Toyoko Orimoto, an associate professor of physics at Northeastern has worked closely with the Higgs boson particle throughout the CMS experiment.

“We’ve measured the [Higgs boson] properties inside and out and it looks very much like the particle it is expected to be. We also think the Higgs particle can potentially point us in the direction of physics to be discovered,” Orimoto describes.

Orimoto also works on the electromagnetic colorimeter, a part of the detector that precisely measures the energies of electrons and photons. In addition, Orimoto is working on building a new precision time detector that aims to handle a more challenging environment that will soon take place within the LHC.

A group of people pose in front of a huge particle accelerator.

A high luminosity adaptation to the LHC is the next step for the CMS experiment and will require significant upgrades to the current LHC detectors like the new precision time detector. The CMS experiment team received a National Science Foundation grant totaling over one million dollars to fund these upgrades, which Orimoto explains will increase the event rate of the particle collider.

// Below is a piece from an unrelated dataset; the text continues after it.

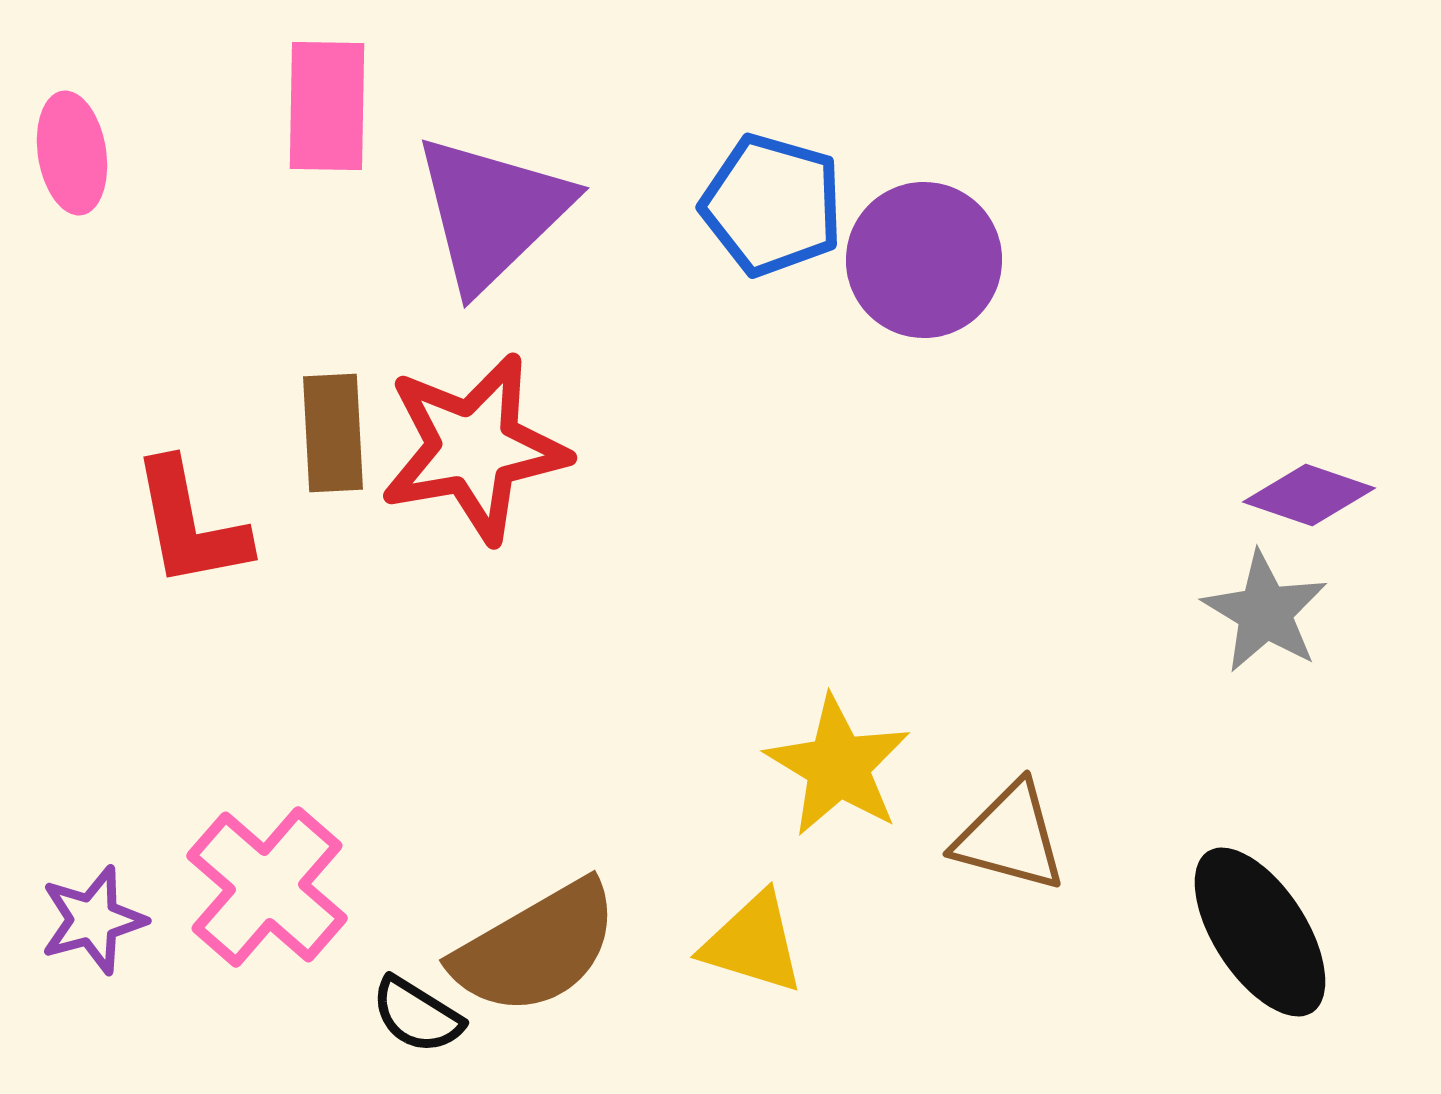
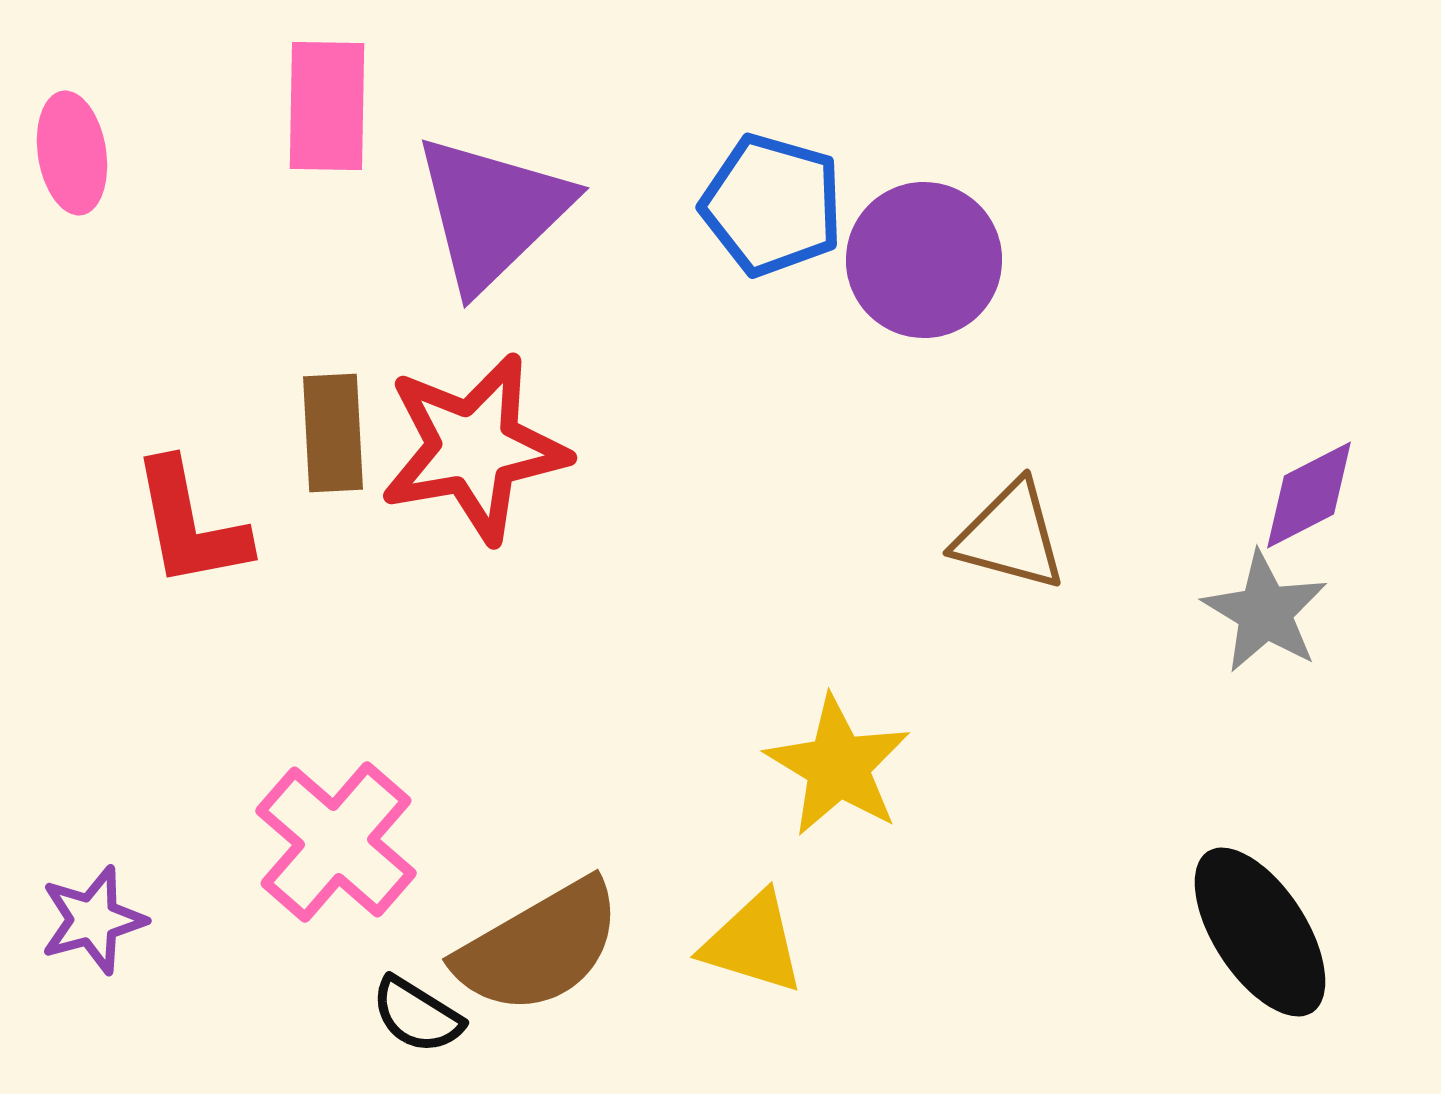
purple diamond: rotated 46 degrees counterclockwise
brown triangle: moved 301 px up
pink cross: moved 69 px right, 45 px up
brown semicircle: moved 3 px right, 1 px up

Orimoto explains that increasing the event rate or ‘luminosity’ of the collider is an attempt to meet the need for as much data as possible to accurately evaluate the information found by the detector.

“In physics, the higher event rate doesn’t come for free, it comes with a really challenging environment and the [upgrades] will help us to optimally use that data and potentially also take us into new physics capabilities that we didn’t have previously,” Orimoto says.

Wood elaborates on this, describing the upgrades to the detector as a “bandwidth upgrade.”

“I use the analogy to a bandwidth upgrade because we need to get information out of this detector. If we want to see these very rare things that we’re looking for, we plan to massively increase the rate of collisions to five times what it was originally designed for … we don’t have the bandwidth right now,” Wood says.

Barberis echoes these sentiments and explains her team’s upgrades include the application of machine-learning techniques and artificial intelligence to make the detector’s decision-making algorithms more efficient.

However, this next step in the experiment does not come without challenges. The CMS experiment first started taking data in 2009 and parts of the CMS detector are over a decade old. Many of the researchers who built the original detector have since retired, so there is a new emphasis on training new generations to advance the detector.

A group of co-op students wearing hard hats pose together.“The CMS is almost like a living creature and it has to be nurtured and fed to keep doing its best through all these years,” Wood says.

The role of the younger generation in the CMS experiment can not be understated. Barberis, Orimoto, and Wood each describe a collaborative and connected environment between them and the students they oversee at CERN.

“The students and researchers are going from undergraduate, graduate, and so on. They’re very excited to be there. I think that part of the experiment is a very important aspect of this work, it is an international collaboration, and you are exposed to a very collaborative, inclusive, and accepting environment,” Wood shares.

Barberis explains the complex and rewarding role of working on experiments and simultaneously training new generations on current and future experiments.

“We are always with a foot in the past, present, and future, and that spans several decades sometimes. It’s nice to see my former students end up as leaders in the CMS experiment, too,” Barberis says.

The enduring commitment and collaborative efforts of researchers like Barberis, Orimoto, Wood, and their successors guarantee the ongoing evolution of particle physics, shaping the understanding of the universe’s mysteries.